Yes the training process looks at pixels, because that’s all it has. That’s the point. Humans don’t look at pixels, they learn ideas. It’s not in the least bit surprising that AI models shown a bunch of examples sometimes replicate their example inputs, examples are all they have, and they are built specifically to reproduce images similar to what they see, I’m not sure why you consider that idea “loaded”.

Songmaster?
I think I read the shorter version in Maps In a Mirror…
>> I'm working on a game, but I want to hire an artist who has never even seen another piece of art from another artist so we can come up with a totally original style.

Is this sarcasm? The history of art is full of artists who created their own, signature, unique and original styles. Take, I don't know, Vincent Van Gogh, for an example, who had a very distinctive style, so distinctive that he didn't even start a school of art probably because it would have been too blatant to copy him. There was nobody before him who painted like him.
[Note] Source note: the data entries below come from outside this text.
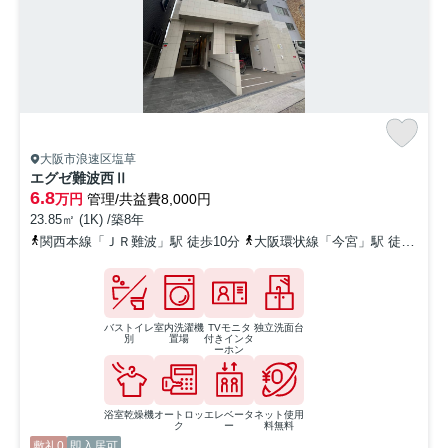
大阪市浪速区塩草
エグゼ難波西Ⅱ
6.8
万円
管理/共益費8,000円
23.85㎡ (1K) /築8年
関西本線「ＪＲ難波」駅 徒歩10分
大阪環状線「今宮」駅 徒歩10分
バストイレ
室内洗濯機
TVモニタ
独立洗面台
別
置場
付きインタ
ーホン
浴室乾燥機
オートロッ
エレベータ
ネット使用
ク
ー
料無料
敷礼0
即入居可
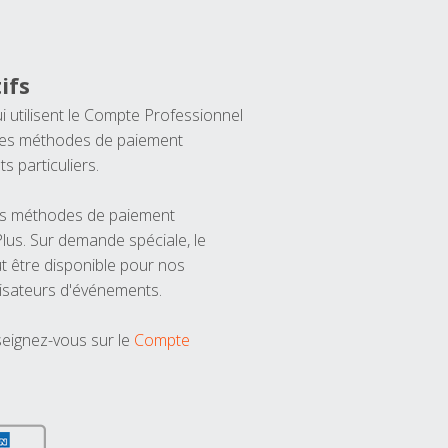
ifs
ui utilisent le Compte Professionnel
 les méthodes de paiement
ts particuliers.
les méthodes de paiement
us. Sur demande spéciale, le
t être disponible pour nos
isateurs d'événements.
seignez-vous sur le
Compte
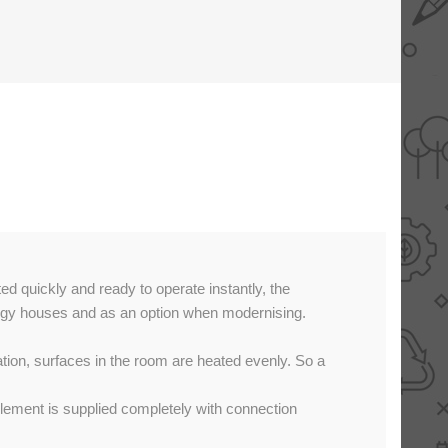
AANBIEDINGEN -
TWEEDEKANS
ted quickly and ready to operate instantly, the
energy houses and as an option when modernising.
tion, surfaces in the room are heated evenly. So a
element is supplied completely with connection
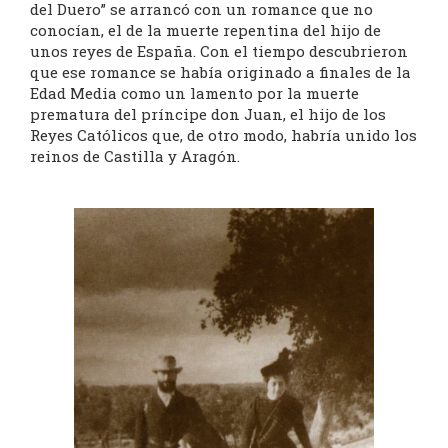
del Duero” se arrancó con un romance que no
conocían, el de la muerte repentina del hijo de
unos reyes de España. Con el tiempo descubrieron
que ese romance se había originado a finales de la
Edad Media como un lamento por la muerte
prematura del príncipe don Juan, el hijo de los
Reyes Católicos que, de otro modo, habría unido los
reinos de Castilla y Aragón.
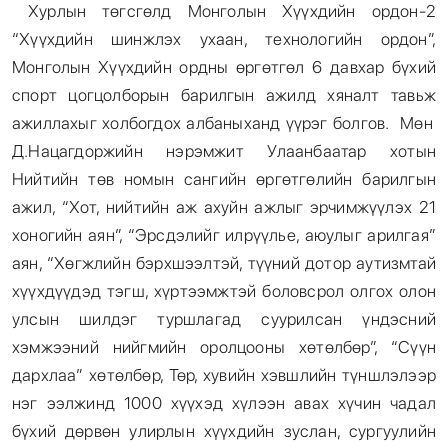
Хурлын төгсгөлд Монголын Хүүхдийн ордон-2
“Хүүхдийн шинжлэх ухаан, технологийн ордон”,
Монголын Хүүхдийн ордны өргөтгөл 6 давхар бүхий
спорт цогцолборын барилгын ажилд хяналт тавьж
ажиллахыг холбогдох албаныханд үүрэг болгов. Мөн
Д.Нацагдоржийн нэрэмжит Улаанбаатар хотын
Нийтийн төв номын сангийн өргөтгөлийн барилгын
ажил, “Хот, нийтийн аж ахуйн ажлыг эрчимжүүлэх 21
хоногийн аян”, “Эрсдэлийг илрүүлье, аюулыг арилгая”
аян, “Хөгжлийн бэрхшээлтэй, түүний дотор аутизмтай
хүүхдүүдэд тэгш, хүртээмжтэй боловсрол олгох олон
улсын шилдэг туршлагад суурилсан үндэсний
хэмжээний нийгмийн оролцооны хөтөлбөр”, “Сүүн
дархлаа” хөтөлбөр, Төр, хувийн хэвшлийн түншлэлээр
нэг ээлжинд 1000 хүүхэд хүлээн авах хүчин чадал
бүхий дөрвөн улирлын хүүхдийн зуслан, сургуулийн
Who did he "copy" then?

Hell, when humans first made art, back in the time we lived in caves, their art styles, which are still absolutely unique, had nothing to copy from, simply because there weren't any artists before them (by definition: "when humans first made art").

So, yes, humans learn how to create art from each other, but they also created the whole idea of art entirely on their own, and they can take what they have learned form others and turn it into something completely new, never before seen.

Now, you show me an original art style created by an "AI". Show me AI art that isn't only borrowing and copying, but goes beyond that, like human artists can.